И если раньше она всячески избегала парней, то с Евгением Сафьяновым все было иначе, это была любовь с первого взгляда и любовь безоглядная, любовь взаимная. К сожалению, совместная их жизнь не была счастливой, отец был до болезненности ревнив, и с этим ничего сделать было нельзя.
Семья Исаевых состояла из бабушки Груни, Аграфены Григорьевны, деда Ванифата Андреевича и их внуков от дочери Екатерины: Евгения, Вадима и Клары. Старший внук Виктор погиб на фронте, он был танкистом, сражался в Литве, на подступах к Вильнюсу, там и погиб. Посмертно был награжден орденом Отечественной войны I степени. Еще одна внучка, Римма, была замужем.
Старики занимали кровать на кухне, а все молодые жили в комнате, где стояло три кровати и комод. Маме дали место на кровати с Кларой. Жили старики, как и большинство жителей Турана, небедно. Было много мяса, всякой огородины. Бабушка пекла пышные булки хлеба, сметанные шанежки, UJNJDBла наваристые щи. Мясо обычно накладывалось на большое блюдо, каждый брал, сколько хотел. Обязательно ставились на стол соленый лук и соленый чеснок. Когда мама напросилась помочь почистить картошку, бабушка удивилась, как тонко она срезает кожуру, а мама привыкла экономить продукты, их всегда было мало, хотя голодать они почти не голодали. Правда, бывали времена, когда в хлеб добавляли лебеду. Это в войну, но с голоду не пухли, баба Маруся всегда находила какой-нибудь выход из положения.

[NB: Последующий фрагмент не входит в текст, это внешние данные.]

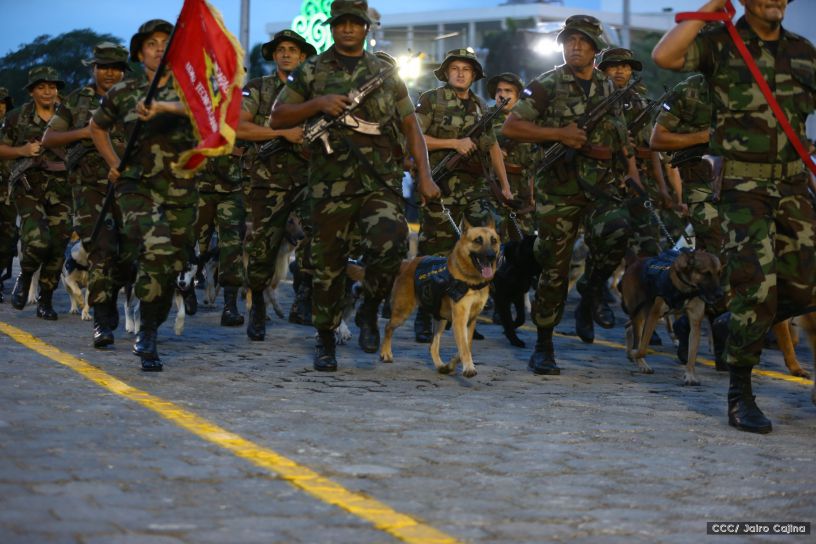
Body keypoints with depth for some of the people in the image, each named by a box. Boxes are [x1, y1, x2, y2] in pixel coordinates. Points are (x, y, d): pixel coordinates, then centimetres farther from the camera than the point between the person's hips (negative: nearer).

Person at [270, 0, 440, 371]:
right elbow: (277, 118, 7)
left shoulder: (386, 73, 13)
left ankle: (369, 311, 2)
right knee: (328, 265, 4)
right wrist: (317, 105, -9)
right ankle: (325, 341, 20)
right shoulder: (311, 72, 9)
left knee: (389, 244, -23)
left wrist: (424, 176, 3)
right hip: (331, 183, 0)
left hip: (381, 182, 0)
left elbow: (410, 125, 13)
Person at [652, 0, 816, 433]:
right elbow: (663, 56, -21)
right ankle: (740, 397, -5)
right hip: (743, 186, -5)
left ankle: (743, 329, 33)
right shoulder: (720, 45, -4)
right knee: (757, 286, -14)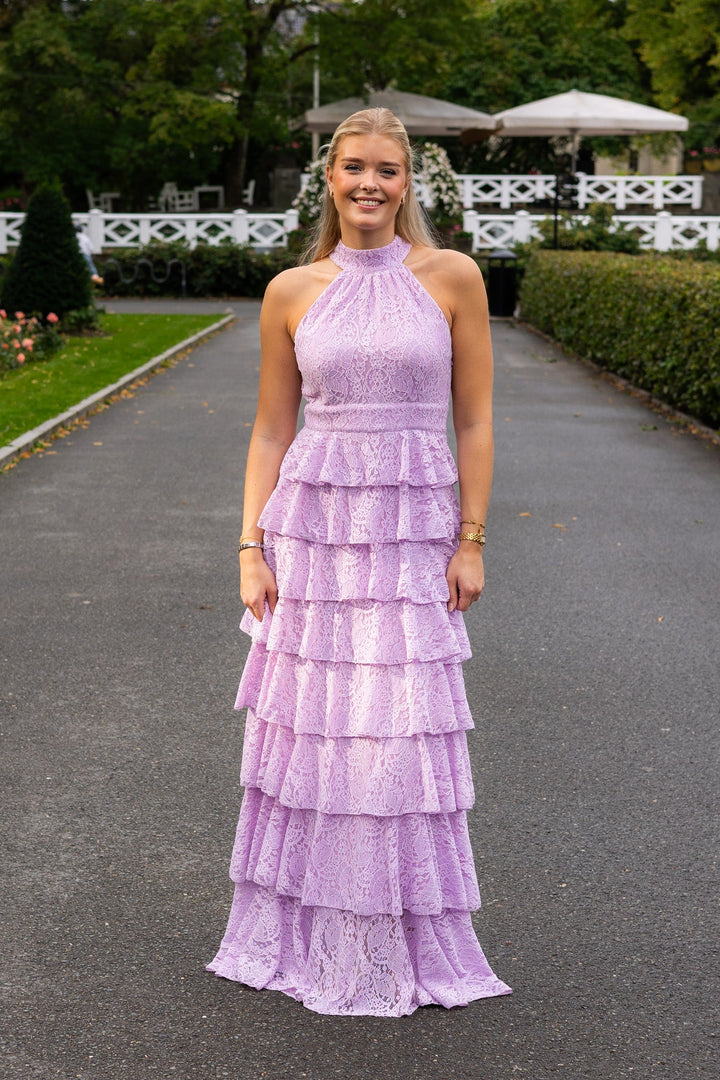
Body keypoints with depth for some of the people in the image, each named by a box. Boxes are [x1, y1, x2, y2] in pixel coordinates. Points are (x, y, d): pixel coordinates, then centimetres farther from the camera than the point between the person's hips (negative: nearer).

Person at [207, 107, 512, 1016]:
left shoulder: (451, 278, 0)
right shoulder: (292, 293, 5)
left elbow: (475, 420, 2)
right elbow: (270, 430, 8)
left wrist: (470, 541, -3)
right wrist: (252, 548, 1)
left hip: (412, 531, -1)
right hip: (311, 523, 1)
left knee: (403, 736, 0)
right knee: (305, 726, 5)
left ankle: (409, 947, 18)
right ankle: (295, 934, 21)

Старики часто удивлялись своей постоялице: грамотная, а всю деревенскую работу умеет справлять – и косить, и у молотилки работать, и коров доить, и муку сеять. С коровами, правда, было труднее. Местные тувинские коровы были привыкшие давать молоко только после того, как ее пососет теленок, которого потом отодрать от коровы было очень трудно.
Отец с мамой разошлись, когда мне было шесть лет, а сестренке Наде только два годика. Так мама нас одна и воспитывала, замуж, пока мы не выросли, не выходила. Обоим, несмотря на мизерную библиотечную зарплату, дала высшее образование. Вот на таких женщинах, как моя мама, моя бабушка Маруся и держалась испокон веков наша матушка Россия.
Есть такая восточная мудрость: «Поблагодарим препятствия, преодолевая их, идем вперед».